- [TASK DETAILS]:
Go through the lines below and copy each one that holds the string "para".

- [SUPPLIED INFORMATION]:
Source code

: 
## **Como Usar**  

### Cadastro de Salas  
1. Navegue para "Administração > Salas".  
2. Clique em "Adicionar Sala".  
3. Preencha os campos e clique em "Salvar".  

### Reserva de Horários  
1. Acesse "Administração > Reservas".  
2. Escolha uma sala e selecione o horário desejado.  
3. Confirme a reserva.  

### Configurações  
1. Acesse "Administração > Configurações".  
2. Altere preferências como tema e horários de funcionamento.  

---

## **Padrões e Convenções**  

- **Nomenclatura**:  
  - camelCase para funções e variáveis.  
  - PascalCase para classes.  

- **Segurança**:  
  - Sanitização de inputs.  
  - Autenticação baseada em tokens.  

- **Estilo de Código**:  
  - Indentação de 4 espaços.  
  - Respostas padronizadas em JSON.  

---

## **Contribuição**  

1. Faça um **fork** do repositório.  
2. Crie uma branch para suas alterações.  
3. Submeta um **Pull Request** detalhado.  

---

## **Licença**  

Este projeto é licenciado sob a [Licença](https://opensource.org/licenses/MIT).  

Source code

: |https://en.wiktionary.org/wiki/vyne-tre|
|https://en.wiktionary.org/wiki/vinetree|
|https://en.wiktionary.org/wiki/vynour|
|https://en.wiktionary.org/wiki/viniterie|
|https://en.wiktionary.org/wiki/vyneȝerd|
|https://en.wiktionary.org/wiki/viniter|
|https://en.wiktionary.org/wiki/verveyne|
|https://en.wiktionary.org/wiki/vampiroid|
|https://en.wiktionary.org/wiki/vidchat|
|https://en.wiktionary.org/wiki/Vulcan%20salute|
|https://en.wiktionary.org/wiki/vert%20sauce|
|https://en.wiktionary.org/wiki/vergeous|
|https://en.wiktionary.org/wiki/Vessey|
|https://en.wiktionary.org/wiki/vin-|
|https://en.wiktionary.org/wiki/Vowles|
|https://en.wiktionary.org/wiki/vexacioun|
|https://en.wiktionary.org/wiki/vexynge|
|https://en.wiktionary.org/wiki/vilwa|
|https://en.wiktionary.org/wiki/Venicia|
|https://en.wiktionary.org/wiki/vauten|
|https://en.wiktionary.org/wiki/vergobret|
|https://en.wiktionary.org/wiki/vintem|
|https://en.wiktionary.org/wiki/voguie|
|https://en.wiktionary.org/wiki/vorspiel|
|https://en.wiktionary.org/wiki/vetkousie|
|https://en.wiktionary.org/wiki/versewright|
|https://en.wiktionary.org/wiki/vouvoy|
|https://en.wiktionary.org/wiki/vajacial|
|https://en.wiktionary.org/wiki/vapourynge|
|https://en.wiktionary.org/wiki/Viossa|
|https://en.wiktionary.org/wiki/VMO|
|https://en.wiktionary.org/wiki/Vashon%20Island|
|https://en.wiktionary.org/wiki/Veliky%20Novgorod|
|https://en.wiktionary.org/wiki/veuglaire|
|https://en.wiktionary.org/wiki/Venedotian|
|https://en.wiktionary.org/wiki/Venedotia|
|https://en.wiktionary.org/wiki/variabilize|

- [OUTPUT]:
1. Navegue para "Administração > Salas".  
  - camelCase para funções e variáveis.  
  - PascalCase para classes.  
2. Crie uma branch para suas alterações.  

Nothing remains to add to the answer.